*To be done*. Extract the text lines of every row below verbatim, in their original order, and leave the pictures out of the output.

** begin **

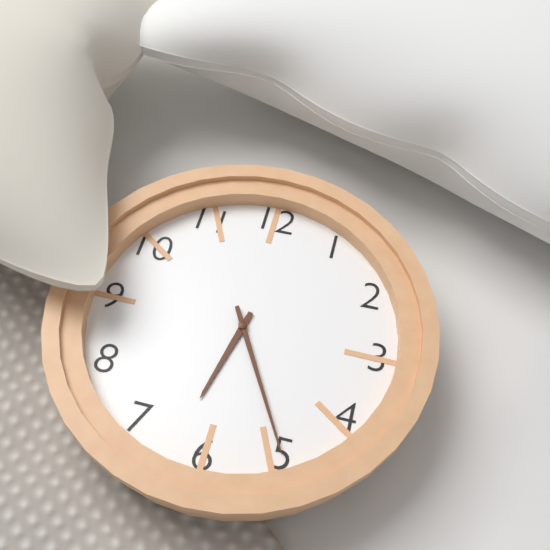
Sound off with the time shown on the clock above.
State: 6:25
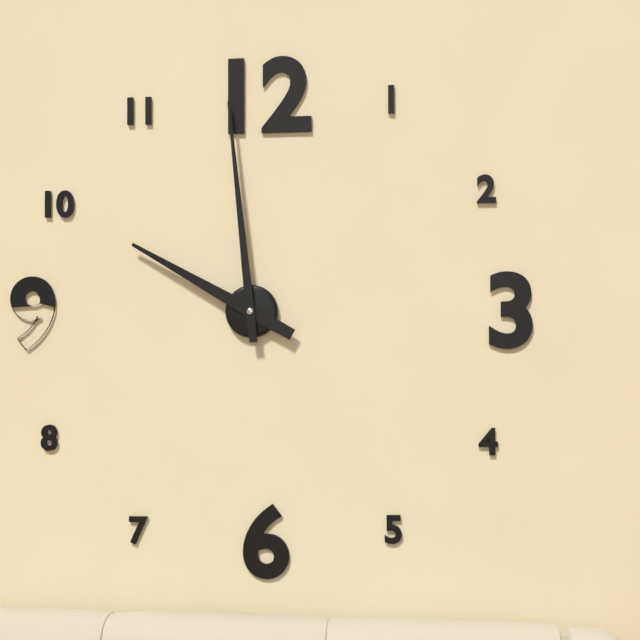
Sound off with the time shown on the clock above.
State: 9:59
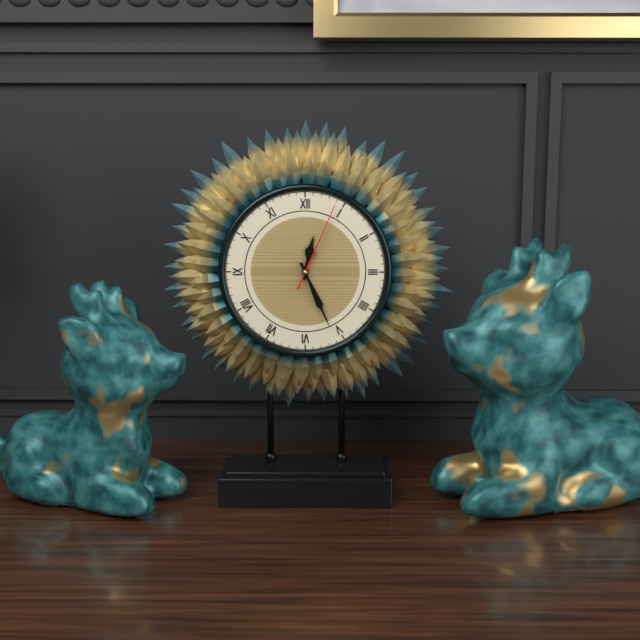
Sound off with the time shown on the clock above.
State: 12:26:04
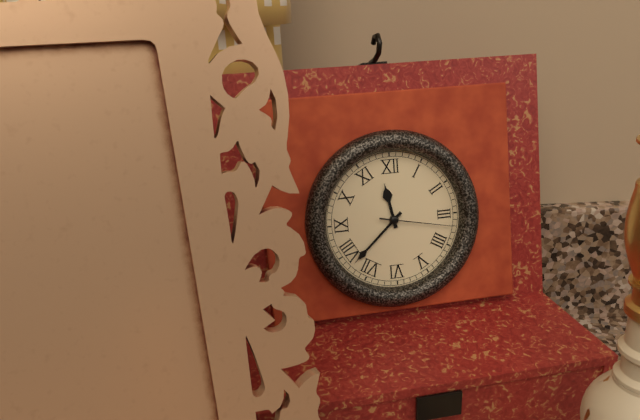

** end **

*Task result*.
Sound off with the time shown on the clock above.
State: 6:25
Sound off with the time shown on the clock above.
State: 9:59
Sound off with the time shown on the clock above.
State: 12:26:04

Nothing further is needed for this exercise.